THE DRONGOSTHE DRONGOS

 

Nach kurzer Pause an der Mole und einem möglichen Ein- und Aussteigen geht es mit den Thee Drongos weiter. Hier verlässt aber keiner freiwillig die natürlich ausverkaufte(!) Barkasse – alle wollen rocken! Das Publikum ist heute im Durchschnitt erstaunlich jung und auch viele Konzertbesucherinnen sind anwesend.

Thee Drongos ist eine weitere Band um den exzentrischen Sänger und Gitarristen Ray Orson. Regelmäßigen Konzertgängern und/oder Lesern dieser Konzertschmonzette sollten „The Beasts“ bereits hinlänglich bekannt sein. Die rockenden Mumien haben schon einige untote Pharaonen zum Schwitzen und die Wände derer Pyramiden zum Wackeln gebracht. Zord Drongo sitzt da ebenfalls hinterm Schlagzeug, statt Cleopatra III am Keyboard bei den Beasts steht hier bei den Drongos jedoch Juliette Drongo am Mikrophon und spielt zudem eine der beiden Gitarren.
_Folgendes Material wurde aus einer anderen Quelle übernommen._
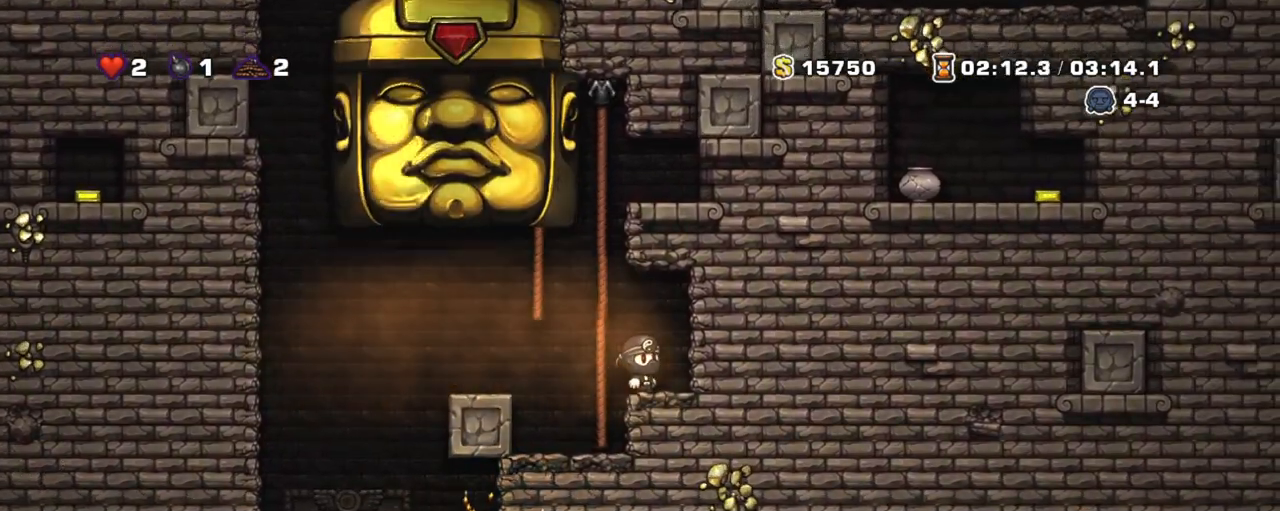
{"keys": ["shift", "up"], "events": [[250, "z", "down"], [300, "left", "down"], [400, "up", "down"], [433, "left", "up"], [433, "z", "up"]]}
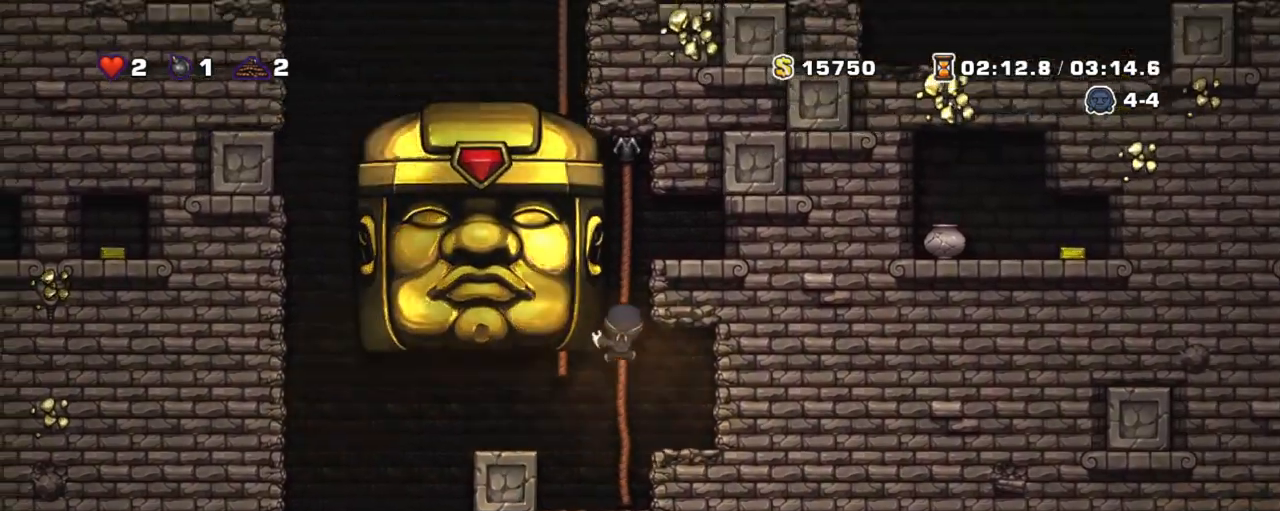
{"keys": ["left", "shift", "z"], "events": [[33, "z", "down"], [267, "z", "up"], [350, "z", "down"], [417, "left", "down"], [417, "up", "up"]]}
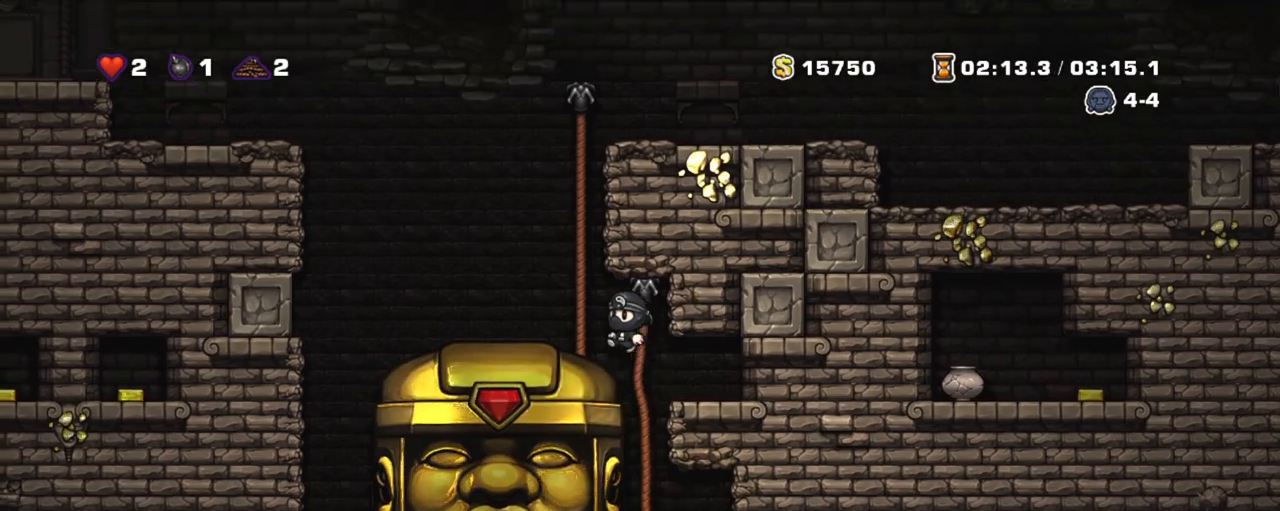
{"keys": ["shift"], "events": [[50, "z", "up"], [233, "left", "up"], [233, "right", "down"], [283, "right", "up"]]}
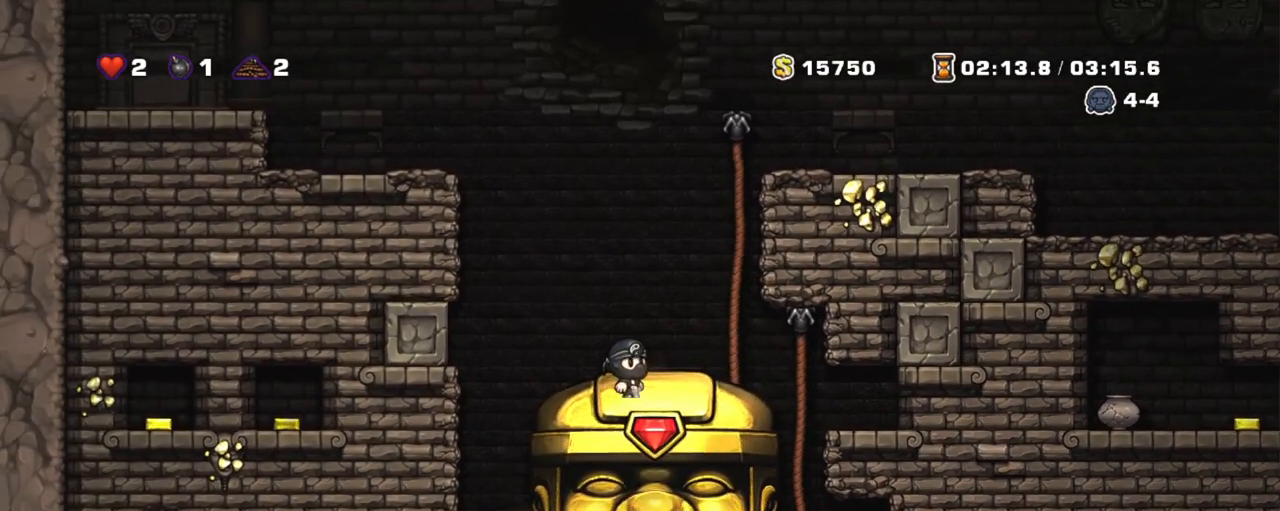
{"keys": ["shift"], "events": []}
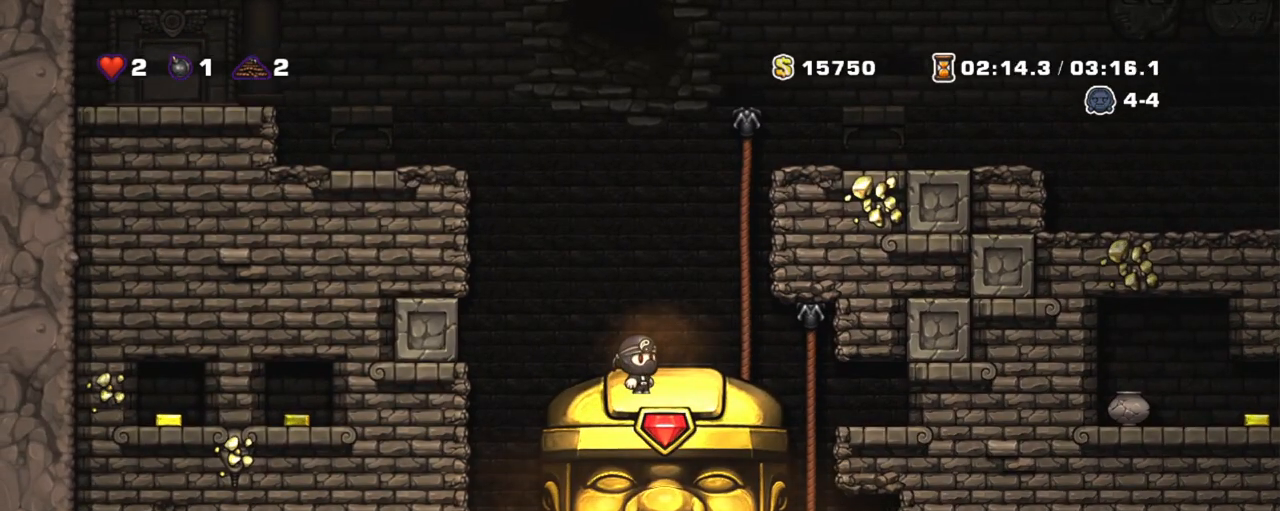
{"keys": ["shift"], "events": []}
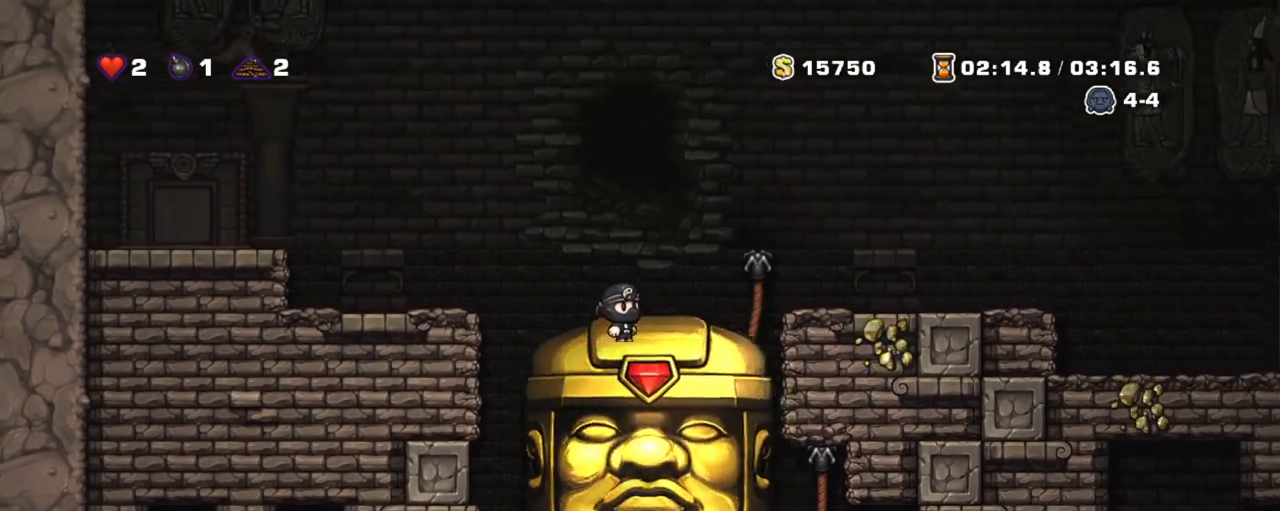
{"keys": ["right", "shift"], "events": [[317, "right", "down"]]}
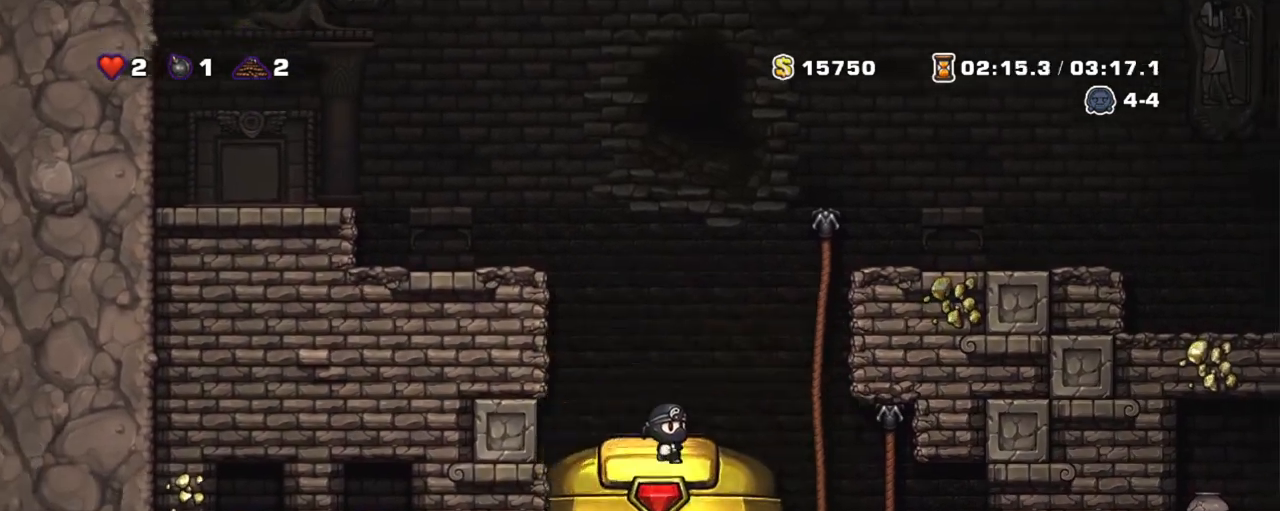
{"keys": ["left", "shift"], "events": [[167, "right", "up"], [250, "x", "down"], [350, "x", "up"], [450, "left", "down"]]}
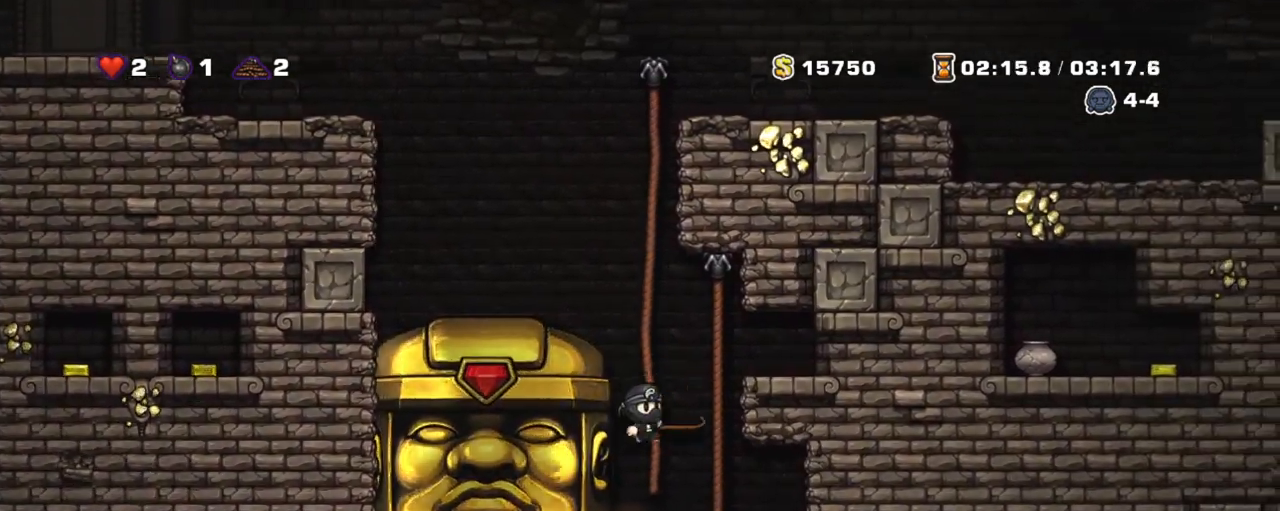
{"keys": ["shift"], "events": [[83, "left", "up"]]}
Zudem übernimmt sie den Großteil des Gesangs, der mich teilweise an eine weibliche Form der Ramones erinnert. Derweil konzentriert sich der umtriebige Ray Orson auf die Lead-Gitarre und übernimmt teilweise die Backing Vocals. Nur normale Akkorde sind ihm ohnehin viel zu platt – gerne schwingt auch hier der Surf-Vibe durch. Wie bei den Cheating Hearts sind viele der Einflüsse im 60s Sound zu finden, aber nichts ist pomadig oder mit langweiligem Alt-Herrn-Rockabilly zu vergleichen.

 

THE DRONGOSTHE DRONGOS

 

Für die Bühnenpräsenz hat sich der gleichsam extrovertierte Orson etwas ganz Neues überlegt: Es werden mexikanische Wrestler-Masken (hier der Tuamalteke-Style) getragen! Do the Drongo!, sag ich nur. Natürlich wird das Lied – die Hymne der Band – ebenfalls gespielt und das Becken scheppert. Dafür bittet die Band zuvor allerdings um Unterstützung aus dem Publikum.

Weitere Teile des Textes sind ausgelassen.